Ueber Portland-Cement; von A. Winkler.
Winkler, über Portland-Cement.
Im ersten Juniheft (Bd. CLXXVI S. 378) dieses Journals veröffentlichte Hr. Dr. Feichtinger einen zweiten
Aufsatz gegen meine Ansicht von der Zusammensetzung und dem Erhärtungsproceß des
Portland-Cements. In neuester Zeit sind auch von Dr. Heldt
Studien über die Cemente, von Dr. W. Heldt; im Journal für praktische Chemie, Bd. XCIV
S. 129 und 202. und Prof.
Fremy
Chemische Untersuchungen über die hydraulischen Cemente, von E. Fremy; im polytechn. Journal Bd. CLXXVII S. 376. zwei neue Theorien aufgestellt worden. Ich will nun zuerst eine kurze
Vergleichung dieser Theorien mit derjenigen des Hrn. v. Fuchs und der meinigen geben, indem ich sowohl die verschiedenen Ansichten
über die Zusammensetzung des frischen Cements, als auch über den unter Wasser
eintretenden chemischen Proceß mittheile, und dann erst auf Dasjenige in dem Aufsatz
von Dr. Feichtinger eingehen,
was noch zu berichtigen bleibt.
Nach v. Fuchs enthält frisches Cement freie Kieselsäure
oder kalkarme Silicate mit weniger Kalk als im Wollastonit (3 CaO, 2SiO³)
vorhanden ist, und mit etwa vorhandener Thonerde als Basis; außerdem freien Kalk.
Unter Wasser erfolgt Verbindung des freien Kalkes mit der Kieselsäure oder den
Silicaten zu einem zeolithartigen Körper, der wahrscheinlich nicht mehr Kalk enthält
als Wollastonit. Zu bemerken ist, daß v. Fuchs mit
Portland-Cement nicht experimentirt hat.
Nach Dr. Heldt sind im
frischen Cement basische Silicate und die Thonerde als Säure vorhanden, und freier
Kalk. Unter Wasser verbindet sich der freie Kalk mit den basischen Silicaten zu dem
Doppelsilicat {3 CaO, 1 SiO³ + 3 aq.} + (2CaO, 1 SiO³ + 2 aq.). Es
wird nachgewiesen, daß das auf nassem Wege dargestellte Silicat 3CaO, 2SiO³
noch freien Kalk unter Erhärten bindet, daß aber alle auf trockenem Wege
dargestellten Kalksilicate mit freiem Kalk nicht oder nur sehr langsam erhärten.

- **Rohdaten**

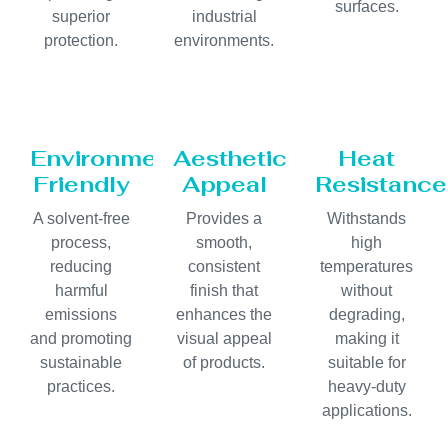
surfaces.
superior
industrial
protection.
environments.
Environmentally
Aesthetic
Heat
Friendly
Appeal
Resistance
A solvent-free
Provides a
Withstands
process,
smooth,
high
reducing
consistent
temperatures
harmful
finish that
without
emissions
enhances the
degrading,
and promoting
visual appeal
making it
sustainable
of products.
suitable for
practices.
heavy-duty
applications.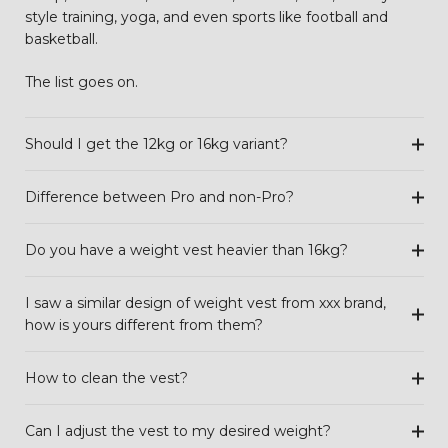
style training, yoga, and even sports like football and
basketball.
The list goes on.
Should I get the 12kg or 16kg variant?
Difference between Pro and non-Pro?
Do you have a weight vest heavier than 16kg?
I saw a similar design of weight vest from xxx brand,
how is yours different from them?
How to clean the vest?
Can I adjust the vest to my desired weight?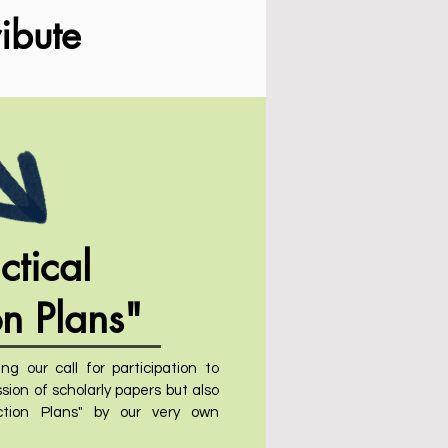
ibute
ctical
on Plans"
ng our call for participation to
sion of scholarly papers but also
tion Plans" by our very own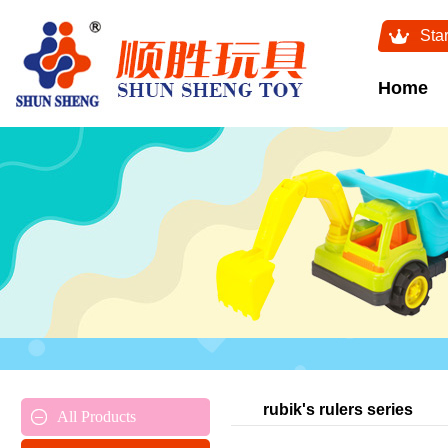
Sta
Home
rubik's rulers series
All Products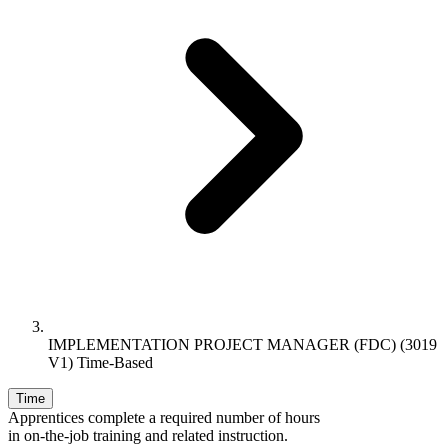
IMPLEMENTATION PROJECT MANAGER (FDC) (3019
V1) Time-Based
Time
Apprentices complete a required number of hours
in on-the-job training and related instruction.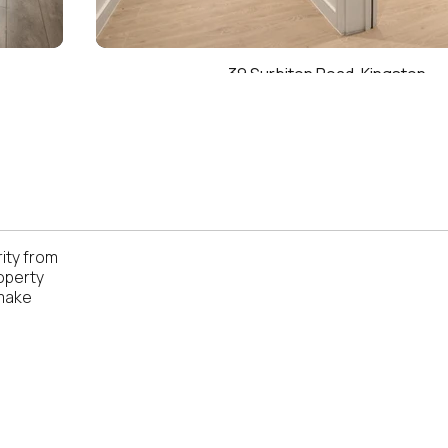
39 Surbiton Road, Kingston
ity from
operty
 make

--

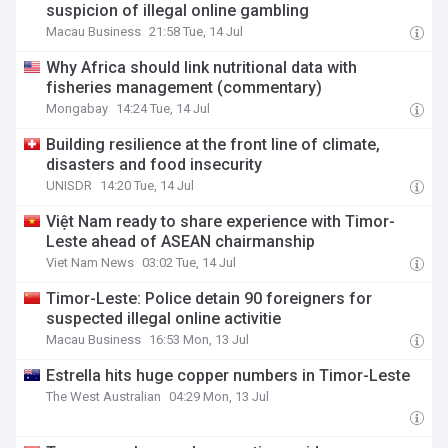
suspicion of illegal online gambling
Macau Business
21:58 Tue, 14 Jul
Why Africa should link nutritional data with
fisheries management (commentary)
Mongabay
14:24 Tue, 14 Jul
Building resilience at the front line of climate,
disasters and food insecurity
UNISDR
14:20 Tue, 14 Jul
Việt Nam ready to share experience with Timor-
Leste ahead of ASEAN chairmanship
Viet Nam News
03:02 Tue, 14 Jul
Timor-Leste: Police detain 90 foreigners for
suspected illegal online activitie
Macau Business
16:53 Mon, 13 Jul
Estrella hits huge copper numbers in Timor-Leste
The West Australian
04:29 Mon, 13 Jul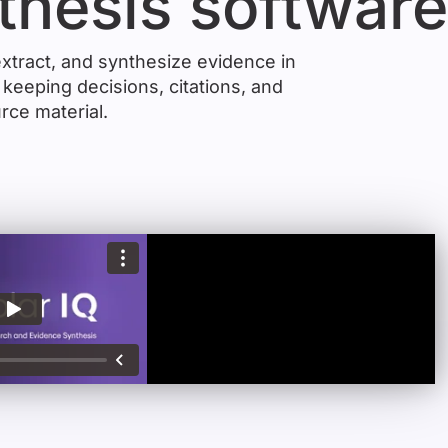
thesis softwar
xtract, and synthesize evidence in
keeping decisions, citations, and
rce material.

* * *

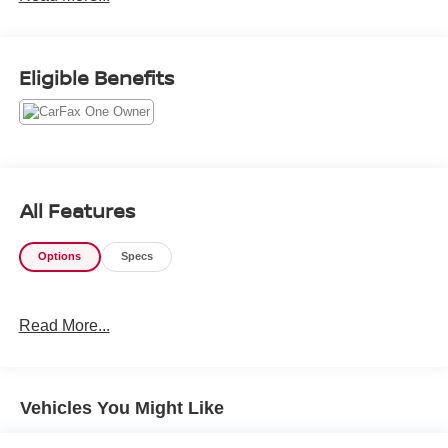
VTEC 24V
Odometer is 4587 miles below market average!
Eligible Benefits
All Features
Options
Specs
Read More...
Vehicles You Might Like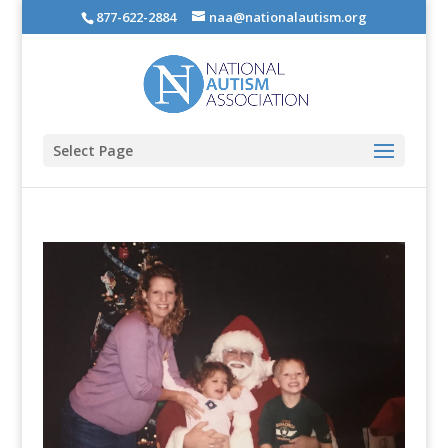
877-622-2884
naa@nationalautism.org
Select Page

- **Arbeitsauftrag 1**
Nennen Sie alle Personen außer dem Verfasser A. Winkler, die im Text über Portland-Cement erwähnt werden.
- **Arbeitsauftrag 2**
Setzen Sie den Text über Portland-Cement im Anschluss an seinen letzten Satz fort.

- **Antwortfeld 1**
Dr. Feichtinger, Dr. W. Heldt, Prof. E. Fremy, v. Fuchs

- **Antwortfeld 2**
Nicht speciell mitgetheilt ist, ob das Silicat 3CaO, 2SiO³, wenn es für sich
oder mit freiem Kalk gemengt der Temperatur unterworfen worden wäre, bei welcher
Portland-Cement gebrannt wird, noch erhärtungsfähig bleibt. v. Fuchs führt nämlich an, daß Wollastonit, ebenfalls 3CaO,
2SiO³, weder vor noch nach dem Glühen Kalk bindet und erhärtet.
Nach Fremy besteht frisches Cement aus freiem Kalk, den
Silicaten 2CaO, SiO³ oder 3CaO, SiO³ und den Kalkaluminaten CaO,
Al²O³; 2CaO, Al²O³; oder 3CaO, Al²O³. Die
Aluminate erhärten unter Wasser, indem sie sich hydratisiren, die Silicate indem sie
freien Kalk und Wasser binden. Die hierbei unter Wasser entstandenen Silicate sind
nicht untersucht.
Nach meiner Ansicht enthält frisches
Portland-Cement Kalksilicate mit wenigstens 3 Aeq. Kalk auch 1 Aeq.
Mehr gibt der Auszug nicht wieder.